G20 wants financing out of UN talksIndia
The Times of India
If the logjam on Kyoto and a legally binding long-term treaty were not enough to throw Cancun talks into disarray, the G20 has now stepped in to strip the UN Framework Convention on Climate Change further of any substantial worth.
The G20 has told member countries that the issues of financing Climate Change action be taken out of the UN talks and be handed over to them. The move could further demolish the consensus-driven process within the UN talks and potentially rob the Climate Change convention of any worth to the developing countries that have seen little real money despite commitments and promises by the rich countries.
The G20 has asked member countries that they allow the finance ministries under the aegis of this umbrella devise the Green Fund that the Copenhagen Accord had envisaged.
The Green Fund was notionally set up under the accord to facilitate transfer of monies from the rich countries to the poor to act against Climate Change. The money was meant as a form of reparation from the developed world for being the primary cause of Climate Change. A flow of $100 billion per year was committed in the accord starting 2020 from the developed to the developing world.
But the talks on the flow or the mechanism got stuck in 2010 with the rich countries not even putting up the $30 billion annually promised between 2010-2012.

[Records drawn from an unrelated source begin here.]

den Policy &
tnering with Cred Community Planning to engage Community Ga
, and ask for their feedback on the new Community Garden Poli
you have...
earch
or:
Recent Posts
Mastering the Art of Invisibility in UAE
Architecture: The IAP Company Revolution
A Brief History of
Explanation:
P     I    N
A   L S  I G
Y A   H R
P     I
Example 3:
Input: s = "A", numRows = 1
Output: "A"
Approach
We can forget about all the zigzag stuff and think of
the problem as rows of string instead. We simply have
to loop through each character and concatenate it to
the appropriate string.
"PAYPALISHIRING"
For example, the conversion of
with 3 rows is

The developing countries are keen that the fund be managed democratically under the UNFCCC where all countries get an equal vote and equal weight. The US and other countries prefer to set up the fund in a way they can control the flow as contributors to the fund. The developing countries have demanded a greater say in finalising how the funds would be spent based on their needs and priorities, if and when they materialise.

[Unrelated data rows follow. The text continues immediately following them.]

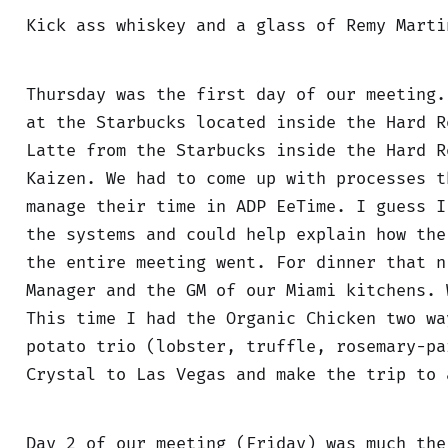
Kick ass whiskey and a glass of Remy Marti
Thursday was the first day of our meeting.
at the Starbucks located inside the Hard R
Latte from the Starbucks inside the Hard R
Kaizen. We had to come up with processes t
manage their time in ADP EeTime. I guess I
the systems and could help explain how the
the entire meeting went. For dinner that n
Manager and the GM of our Miami kitchens.
This time I had the Organic Chicken two wa
potato trio (lobster, truffle, rosemary-pa
Crystal to Las Vegas and make the trip to 
Day 2 of our meeting (Friday) was much the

The attempt by G20 to hijack the Green Fund proposal, while the developed countries block it in the UN negotiations, would lead to details of the critical component of the expected global deal being instead finalised in a body dominated by developed country interests and then being imposed on the 193 country UNFCCC.
The developed countries' aversion to putting its money into a Green Fund that is controlled by the convention and its bodies are well known in the negotiations.
Even at Cancun, the financial mechanism has remained the least sorted out issue and the actual finance has not even been touched.